Text shown:

************

New Jersey’s government–and economy–won’t be sustainable in 2020, and a change in the state’s municipal structure needs to begin now or bankruptcy is inevitable, according to Courage to Connect NJ, an organization championing municipal consolidation for the purpose of cost-savings.

Led by former Long Hill Township Mayor Gina Genovese and Wendy McCahill, the group, launched in January of 2010, gave a 45-minute presentation at the Washington Township Library on Tuesday night to a svelte, but deeply-interested crowd, followed by a 45-minute question and answer session.

The duo introduced the group’s purpose and explained the three focal points of their presentation: the need to look at New Jersey differently; the need to look at towns and individual communities differently; and what exactly is the role of the tax payer in the consolidation process.

************

Dataset content:
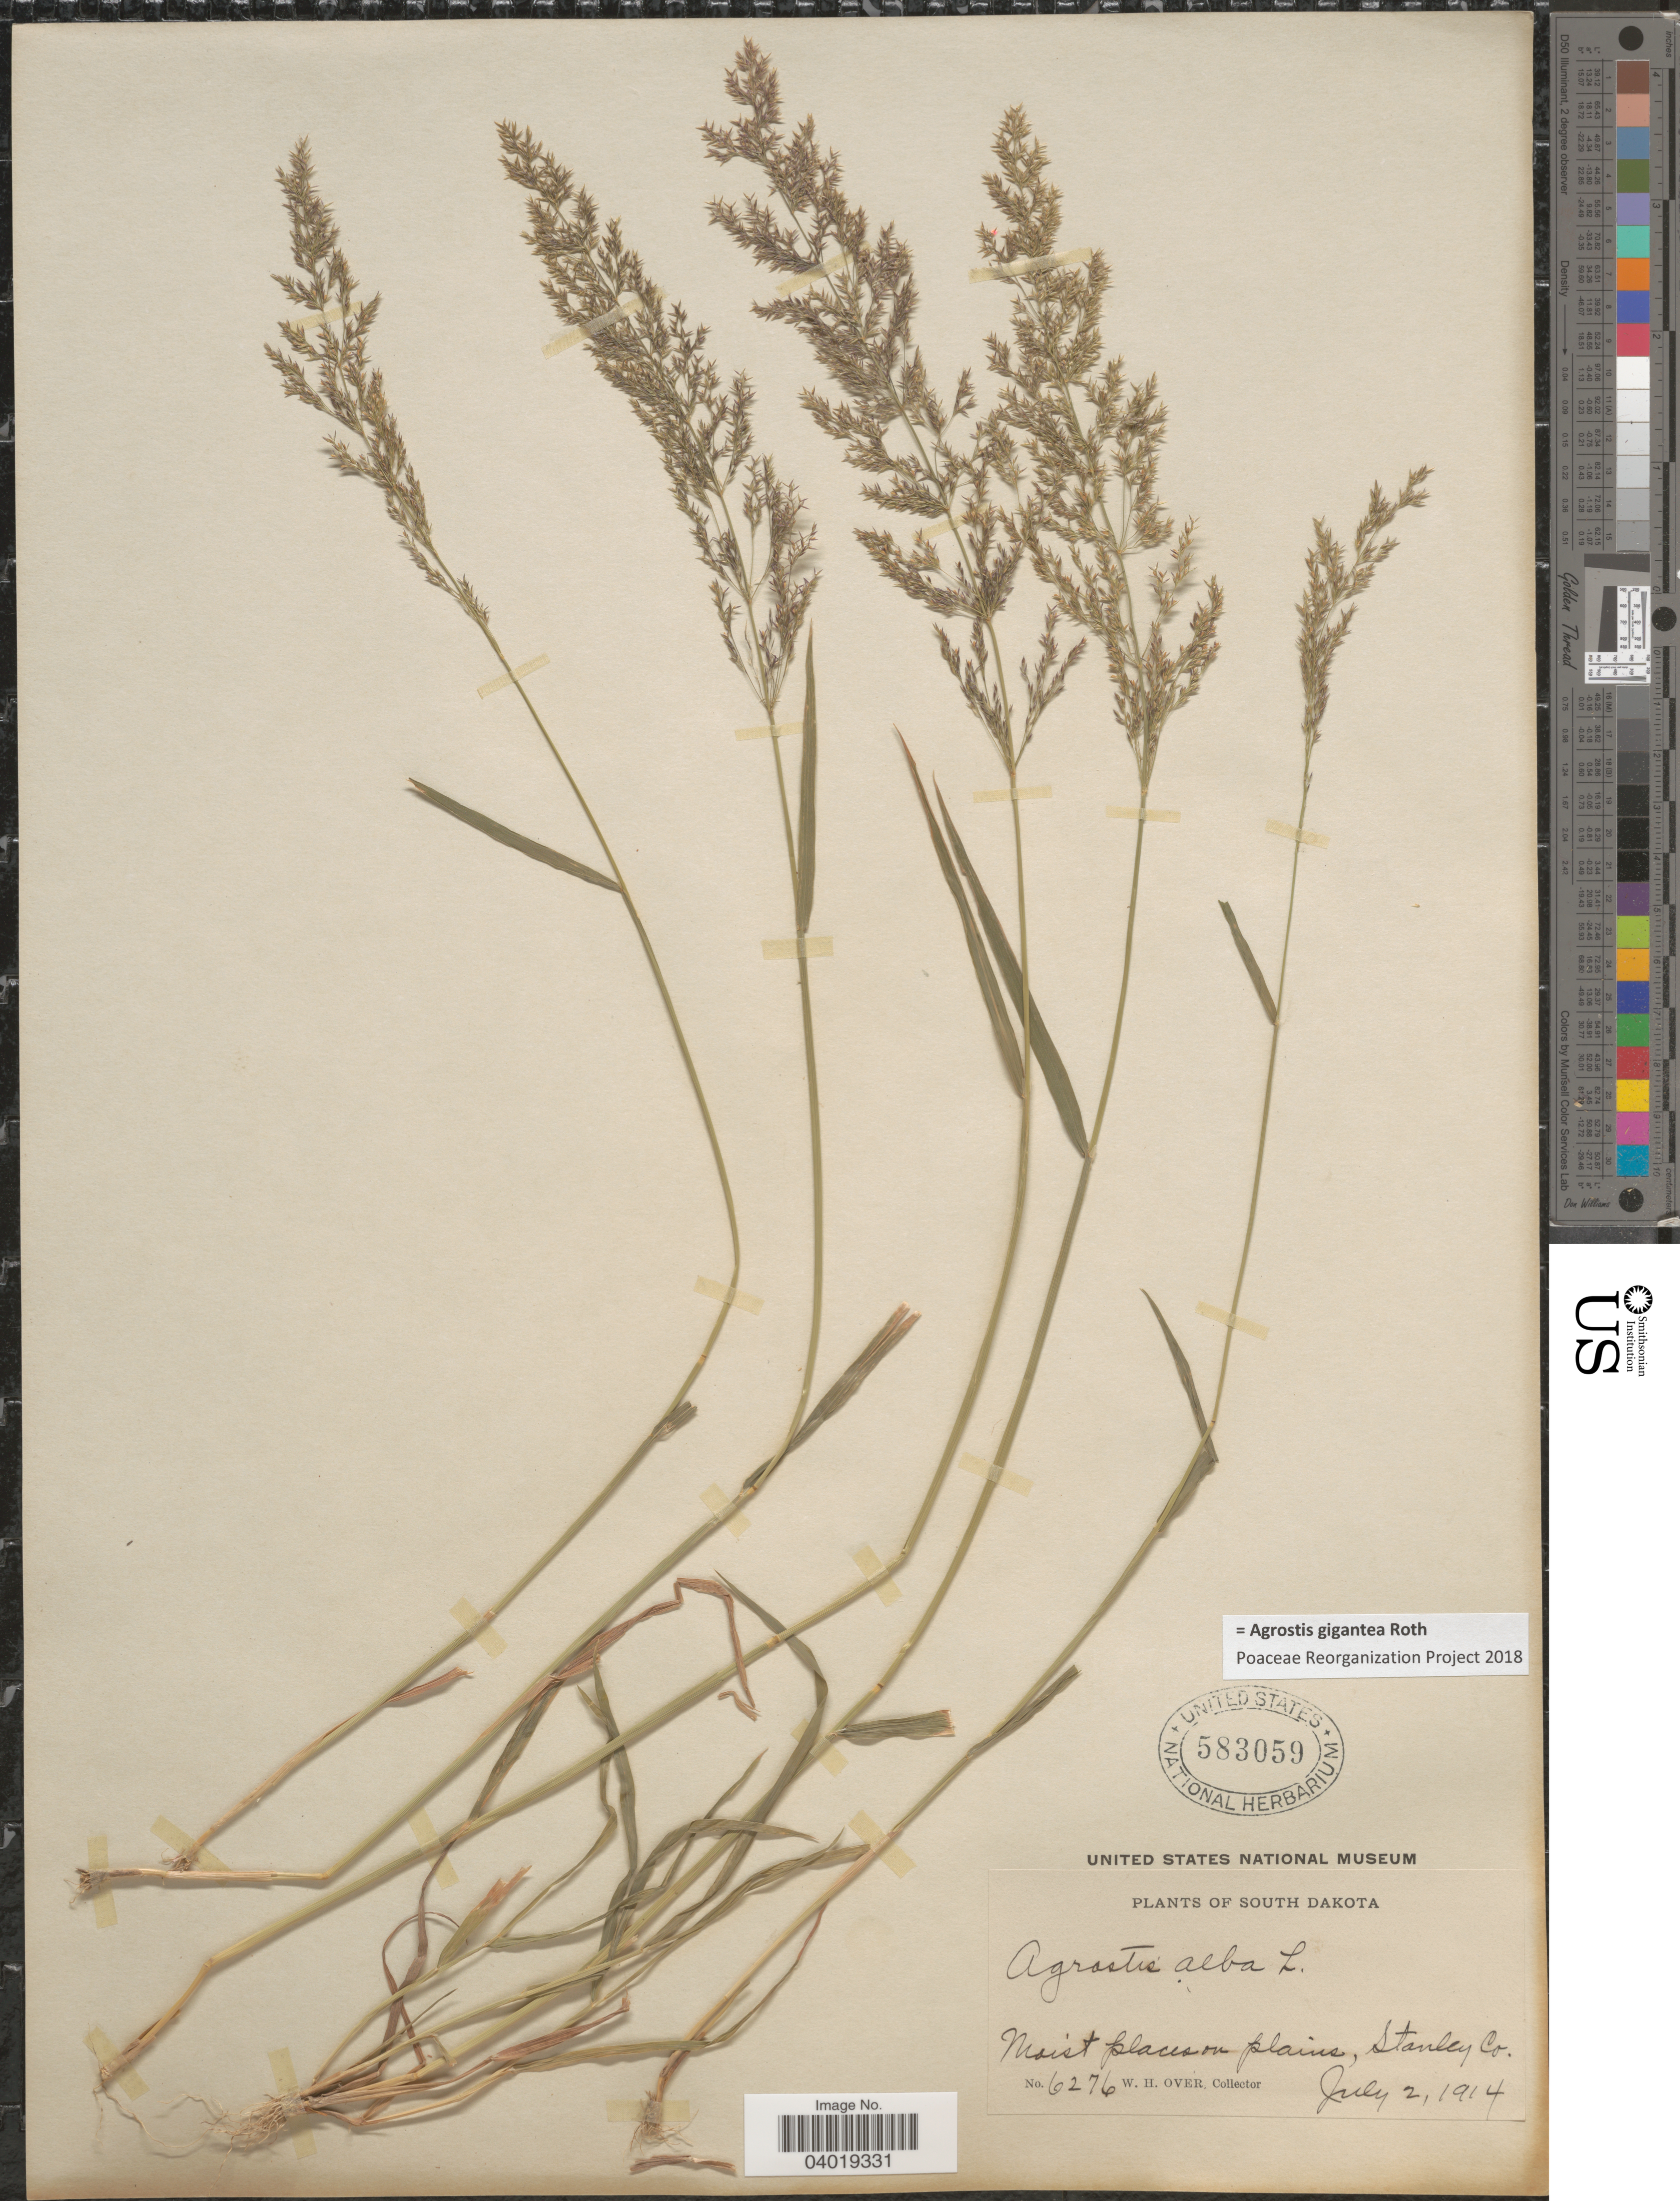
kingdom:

************

Exercise instructions:
- a) Using the article on Courage to Connect NJ, answer these questions, one per line:
(i) By what year does the group say New Jersey's government and economy won't be sustainable?
(ii) Where did the group give its presentation?
(iii) How many focal points did the presentation have?
- b) Output the stretch of the article on Courage to Connect NJ from "New Jersey’s government–and" through "the consolidation process.", copied word for word.

Responses to the tasks:
- a)
(i) 2020
(ii) The Washington Township Library
(iii) Three

- b)
New Jersey’s government–and economy–won’t be sustainable in 2020, and a change in the state’s municipal structure needs to begin now or bankruptcy is inevitable, according to Courage to Connect NJ, an organization championing municipal consolidation for the purpose of cost-savings.

Led by former Long Hill Township Mayor Gina Genovese and Wendy McCahill, the group, launched in January of 2010, gave a 45-minute presentation at the Washington Township Library on Tuesday night to a svelte, but deeply-interested crowd, followed by a 45-minute question and answer session.

The duo introduced the group’s purpose and explained the three focal points of their presentation: the need to look at New Jersey differently; the need to look at towns and individual communities differently; and what exactly is the role of the tax payer in the consolidation process.